3
jestdotty
67d

apparently the chance of getting hit by an asteroid that nukes some large hole in the land or causes tsunamis everywhere is a lot more common than humans have seen lately

and asteroids come in chunks because they keep breaking up into smaller and smaller pieces until they finally disintegrate

and earth has had an awful lot of near misses the last 20 years so that means there's a bunch of chunks flying repeatedly though this solar system's gravity wells and we're playing Russian roulette every time, none the wiser

and it's not the asteroid itself that's really the problem though millions will die if one hits. it's that every time those things hit there's actual climate change

so then you'll have to survive sun block out, famines, and floods for like 2-5 years after

but the SPACEFORCE fired the guy responsible for planning for this due to DEI

how to win the game of geopolitics. know this information and hide it from the countries you want to die, wait for an asteroid, and they're unprepared and die. whoops wasn't us!

Comments
  • 0
    When you say they fired him for DEI, do you mean they fired him for being racist?
  • 3
    https://en.wikipedia.org/wiki/...

    This was an amazing example of what could happen. The largest fragment was 6,000,000 megatons. If left a mark the size of Earth on Jupiter. Jupiter saves us a lot I think.
  • 2
    Another funzie to occupy your mind as you try to sleep tonight - an errant gamma ray burst would flash fry the planet as well....probably wouldn't know it ahead of time either, and I'm not a dentist or whatever, but I think the survivability of something like that isn't terribly high.

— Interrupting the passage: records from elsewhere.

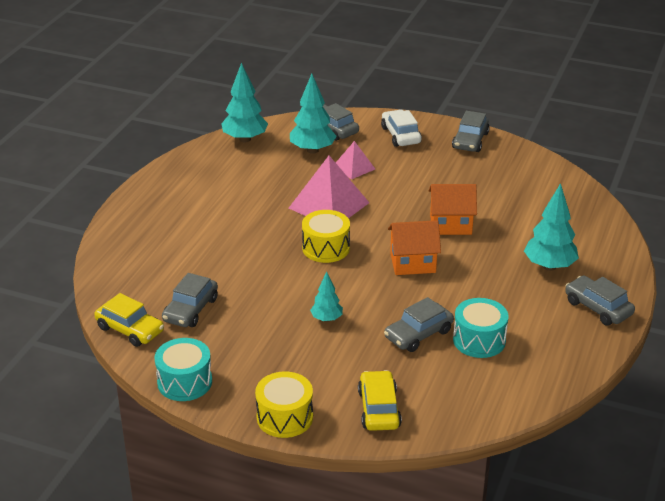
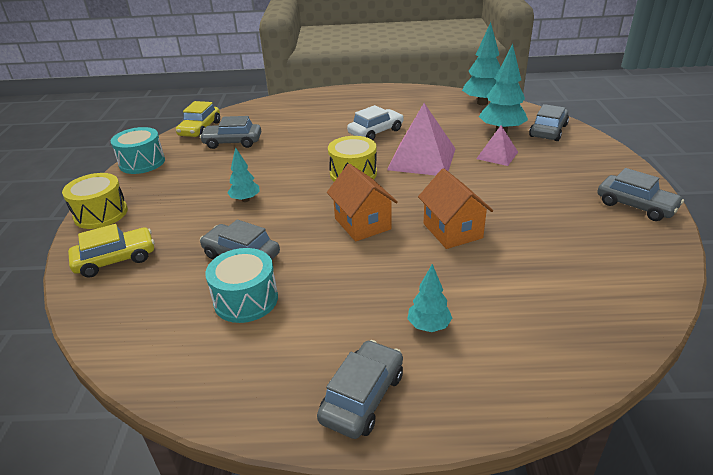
camera: 70 degrees right, 0 degrees up
(400, 135) = (586, 164): white car -> white car (375, 132)
(470, 141) = (636, 205): grey car -> grey car turned 135 degrees counterclockwise
(549, 266) = (429, 326): turquoise tree -> turquoise tree, size x0.57

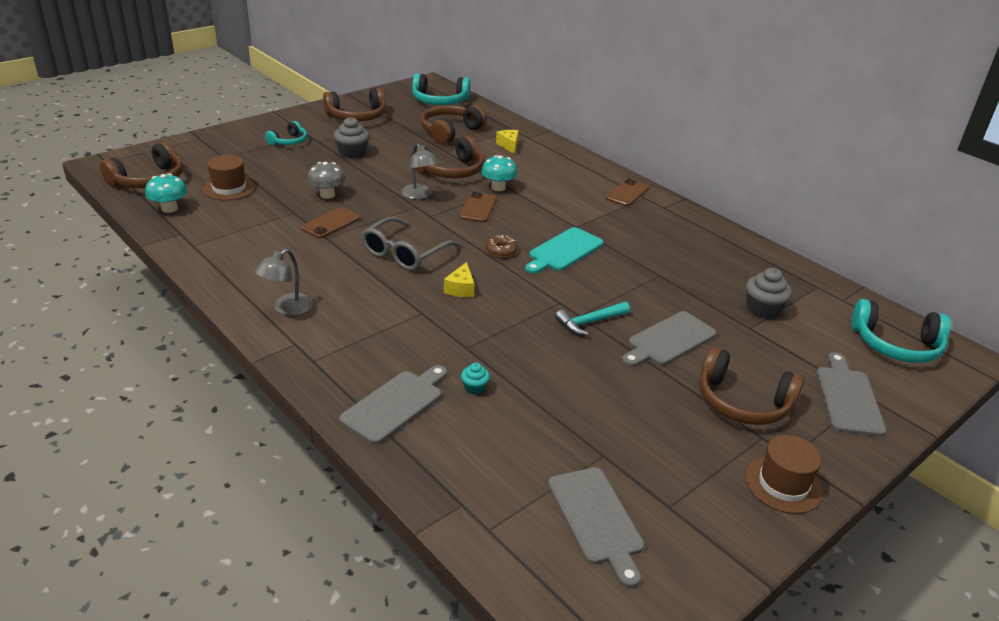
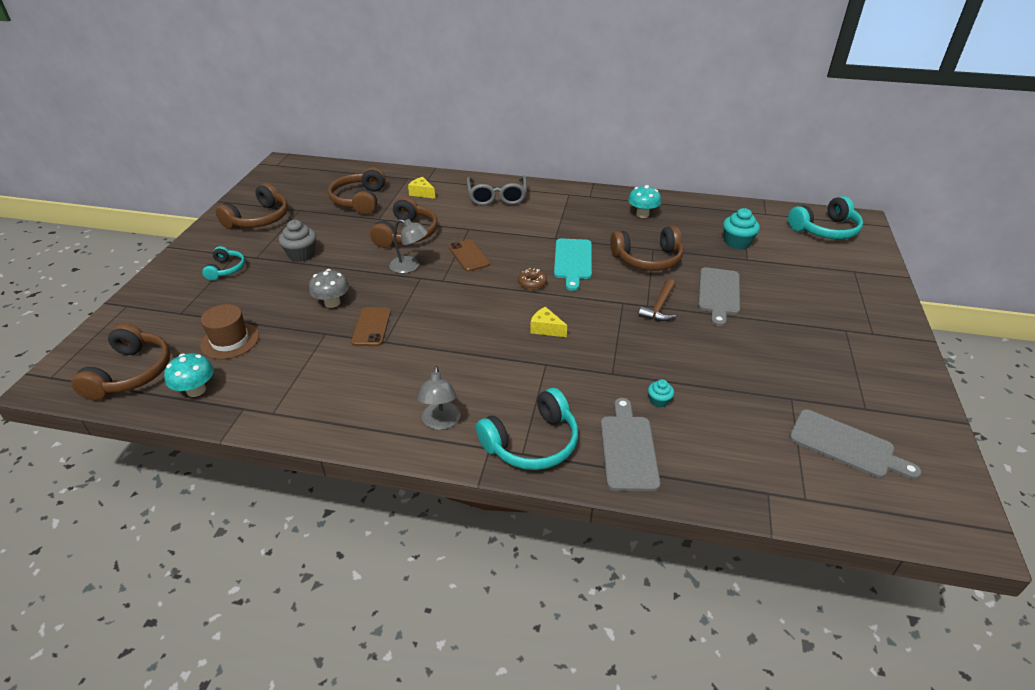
camera: 35 degrees left, 5 degrees up
(405, 253) = (466, 322): grey glasses -> grey glasses (497, 196)
(439, 101) = (314, 176): turquoise headphones -> turquoise headphones (532, 443)
(461, 289) = (546, 329): yellow cheese -> yellow cheese turned 150 degrees clockwise
(498, 187) = (461, 232): turquoise mushroom -> turquoise mushroom (642, 214)
(590, 322) = (659, 307): turquoise hammer -> brown hammer
(627, 193) = (553, 196): brown phone -> none
(742, 402) = (808, 313): brown headphones -> brown headphones (648, 259)
(763, 309) = (737, 242): grey cupcake -> turquoise cupcake
(783, 484) = (892, 354): brown hat -> none
(848, 398) = (848, 278): grey cutting board -> none

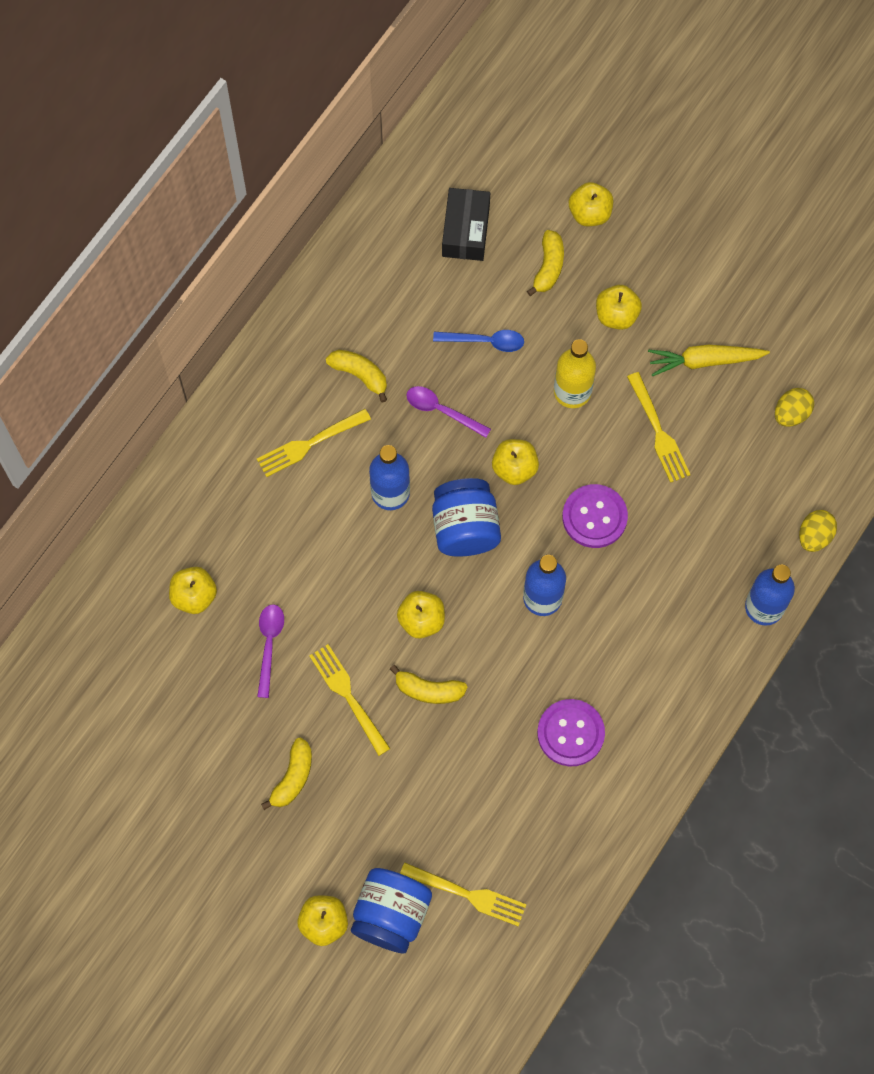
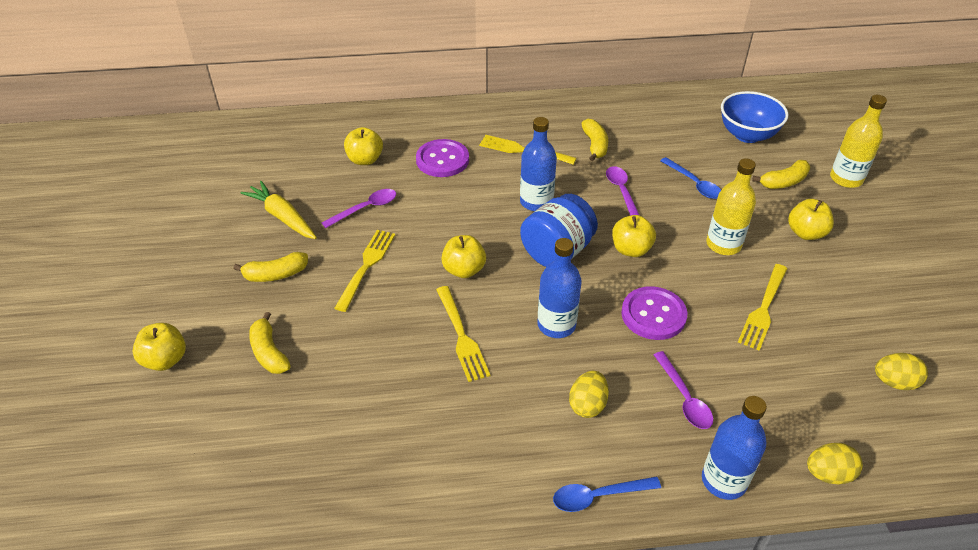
camera: 50 degrees right, 25 degrees down
(391, 915) = (202, 397): blue jar -> none
(428, 690) = (414, 306): yellow banana -> yellow banana (269, 352)
(466, 231) = (747, 135): black box -> blue bowl
(466, 894) = (259, 436): yellow fork -> yellow fork (461, 335)
(570, 733) = (466, 415): purple button -> purple button (442, 160)
(589, 213) = (846, 179): yellow apple -> yellow bottle
(633, 641) = (587, 405): none -> yellow egg
(683, 569) = (684, 398): none -> purple spoon
(704, 361) = (849, 300): yellow carrot -> yellow carrot (282, 217)
(708, 698) = (598, 496): none -> blue spoon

    I've also heard of this as yet hypothetical type of matter known as "strange matter" or something like that. If an asteroid made of that stuff hit us, we'd be ultrafucked. It's pretty much Ice 9 from Vonnegut's "Cat's Cradle", but with everything that is made of molecules.
  • 0
    @nosoup4u

    You couldn't ever predict a gamma ray burst, because, well, it travels at the speed of light. No way of knowing where it comes from until it has already hit you.